Thursday, August 12, 2010

A.S. Laksana, Jawa Pos [ Minggu, 27 Desember 2009 ]

Dari Sebuah Talk Show Tengah Malam

TENGAH malam, saat menunggu siaran langsung sepak bola, saya menjumpai acara talk show di televisi. Ini bukan siaran langsung karena ada tulisan recorded di sudut layar. Pembawa acara memperkenalkan pengamat politik yang ada di studio dan mereka mempersembahkan pertunjukan omong-omongan itu. Inilah intisarinya:

Orang-orang saat ini sedang mempertanyakan benarkah semua warga punya hak yang sama untuk mendapatkan keadilan di muka hukum. Menurut Anda?

Menurut saya, tidak. Apalagi di mata hukum, di mata pegawai bank pun tidak. Jika Anda punya rencana besar, yang membutuhkan modal dari bank Rp 25 juta saja, dan penampilan Anda tampak mengkhawatirkan, maka bank besar pasti menolak Anda, apalagi bank kecil.

Penampilan mengkhawatirkan? Maksud Anda?

» **Tugas Anda**
**A.** Dalam teks tentang talk show tengah malam, apa yang menunjukkan bahwa acara tersebut bukan siaran langsung?
**B.** Lanjutkan teks tentang talk show tengah malam itu, dimulai setelah kalimat terakhir yang tercantum.

» **Catatan yang Ditampilkan**
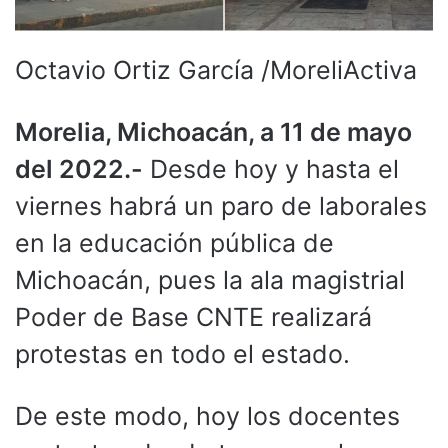
Octavio Ortiz García /MoreliActiva
Morelia, Michoacán, a 11 de mayo
del 2022.-
Desde hoy y hasta el
viernes habrá un paro de laborales
en la educación pública de
Michoacán, pues la ala magistrial
Poder de Base CNTE realizará
protestas en todo el estado.
De este modo, hoy los docentes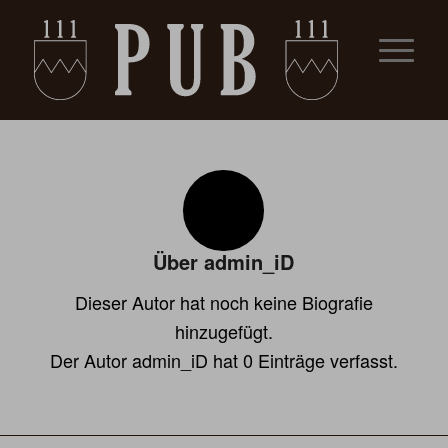
Über
admin_iD
Dieser Autor hat noch keine Biografie
hinzugefügt.
Der Autor
admin_iD
hat 0 Einträge verfasst.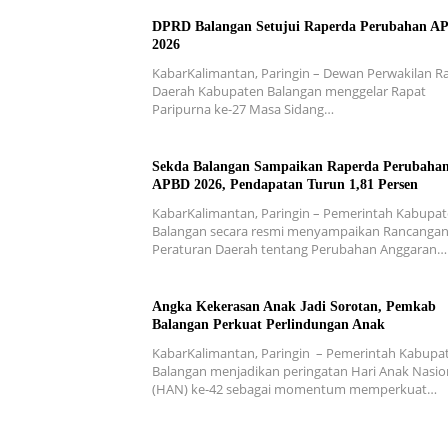
DPRD Balangan Setujui Raperda Perubahan A
2026
KabarKalimantan, Paringin – Dewan Perwakilan R
Daerah Kabupaten Balangan menggelar Rapat
Paripurna ke-27 Masa Sidang…
Sekda Balangan Sampaikan Raperda Perubaha
APBD 2026, Pendapatan Turun 1,81 Persen
KabarKalimantan, Paringin – Pemerintah Kabupa
Balangan secara resmi menyampaikan Rancanga
Peraturan Daerah tentang Perubahan Anggaran…
Angka Kekerasan Anak Jadi Sorotan, Pemkab
Balangan Perkuat Perlindungan Anak
KabarKalimantan, Paringin – Pemerintah Kabupa
Balangan menjadikan peringatan Hari Anak Nasio
(HAN) ke-42 sebagai momentum memperkuat…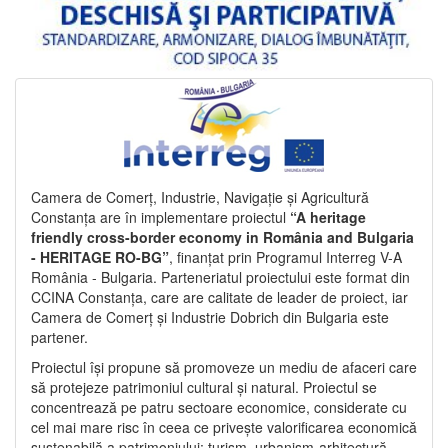
Camera de Comerț, Industrie, Navigație și Agricultură
Constanța are în implementare proiectul
“A heritage
friendly cross-border economy in România and Bulgaria
- HERITAGE RO-BG”
, finanțat prin Programul Interreg V-A
România - Bulgaria. Parteneriatul proiectului este format din
CCINA Constanța, care are calitate de leader de proiect, iar
Camera de Comerț și Industrie Dobrich din Bulgaria este
partener.
Proiectul își propune să promoveze un mediu de afaceri care
să protejeze patrimoniul cultural și natural. Proiectul se
concentrează pe patru sectoare economice, considerate cu
cel mai mare risc în ceea ce privește valorificarea economică
sustenabilă a patrimoniului: turism, urbanism-arhitectură-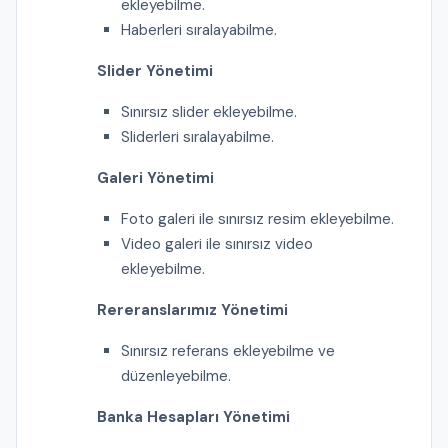
ekleyebilme.
Haberleri sıralayabilme.
Slider Yönetimi
Sınırsız slider ekleyebilme.
Sliderleri sıralayabilme.
Galeri Yönetimi
Foto galeri ile sınırsız resim ekleyebilme.
Video galeri ile sınırsız video
ekleyebilme.
Rereranslarımız Yönetimi
Sınırsız referans ekleyebilme ve
düzenleyebilme.
Banka Hesapları Yönetimi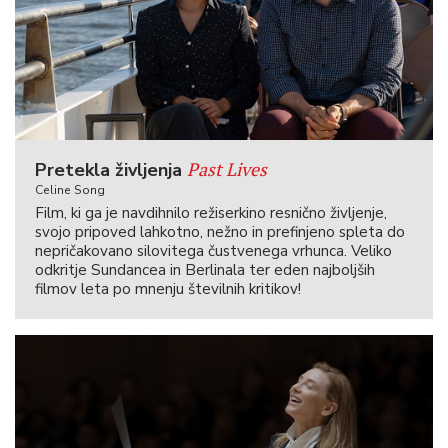
Past Lives
Pretekla življenja
Celine Song
Film, ki ga je navdihnilo režiserkino resnično življenje,
svojo pripoved lahkotno, nežno in prefinjeno spleta do
nepričakovano silovitega čustvenega vrhunca. Veliko
odkritje Sundancea in Berlinala ter eden najboljših
filmov leta po mnenju številnih kritikov!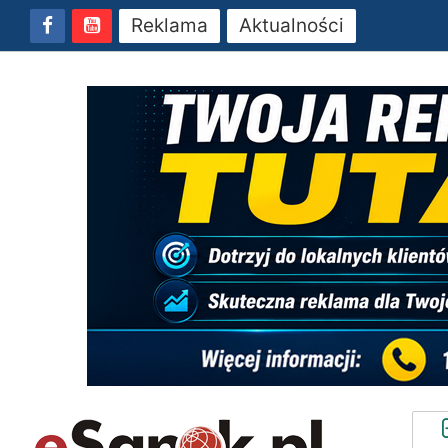
Reklama
Aktualności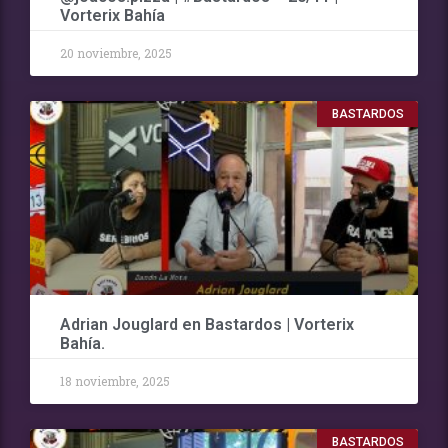
Vorterix Bahía
20 noviembre, 2025
BASTARDOS
Adrian Jouglard en Bastardos | Vorterix
Bahía.
18 noviembre, 2025
BASTARDOS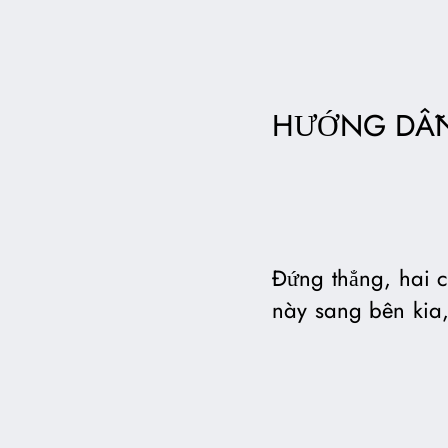
HƯỚNG DẪN
Đứng thẳng, hai c
này sang bên kia,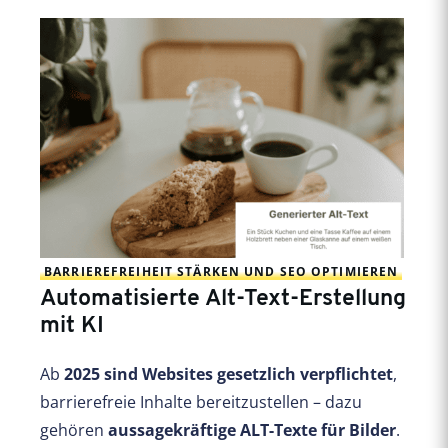
BARRIEREFREIHEIT STÄRKEN UND SEO OPTIMIEREN
Automatisierte Alt-Text-Erstellung
mit KI
Ab
2025 sind Websites gesetzlich verpflichtet
,
barrierefreie Inhalte bereitzustellen – dazu
gehören
aussagekräftige ALT-Texte für Bilder
.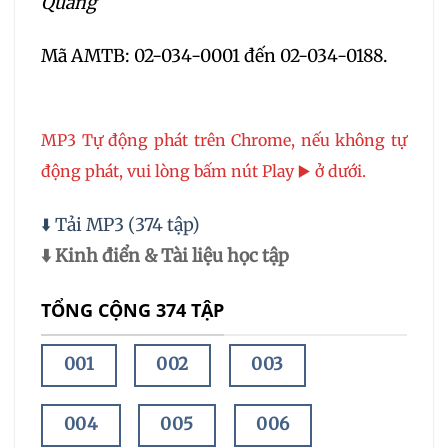
Quang
Mã AMTB: 02-034-0001 đến 02-034-0188.
MP3 Tự động phát trên Chrome, nếu không tự
động phát, vui lòng bấm nút Play ▶️ ở dưới.
⬇️ Tải MP3 (374 tập)
⬇️ Kinh điển & Tài liệu học tập
TỔNG CỘNG 374 TẬP
001
002
003
004
005
006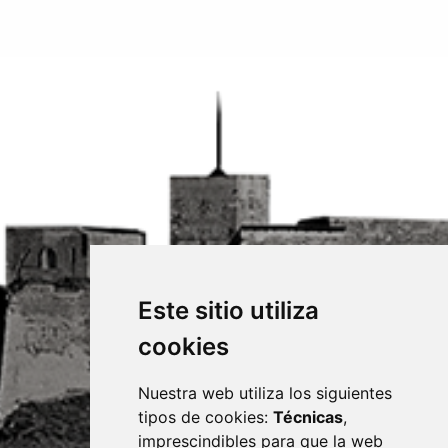
Este sitio utiliza
cookies
Nuestra web utiliza los siguientes
tipos de cookies:
Técnicas
,
imprescindibles para que la web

» **Kunci Jawaban**
**A.** Ada tulisan recorded di sudut layar.

**B.**
Misalnya, Anda tampak kurus dan sakit-sakitan. Orang-orang melarat sering tampak kurus dan sakit-sakitan seperti itu. Kalau Anda berupaya meyakinkan bahwa Anda serius dengan proyek Anda dan Anda sampai menangis meraung-raung agar proposal Anda disetujui, saya yakin Anda justru akan tampak semakin mengkhawatirkan di mata Pak Boediono, misalnya. Maka, sudah sepantasnya Anda ditangani oleh satpam. Dan, dengan demikian, Anda tidak akan pernah paham kenapa orang-orang itu, yang kemudian melarikan dana triliunan dari Bank Indonesia, bahkan ratusan triliun kalau disatukan, bisa dengan mudah mendapatkan kepercayaan.

Ini agak beda jika Anda warga Bangladesh. Di sana ada Muhammad Yunus yang tahu cara memberikan pinjaman usaha untuk orang-orang miskin. Dan dia membuktikan bahwa orang-orang miskin bisa dipercaya ketika mendapatkan pinjaman dari bank. Mereka menjalankan usaha secara benar dan bisa mengembalikan pinjaman tersebut.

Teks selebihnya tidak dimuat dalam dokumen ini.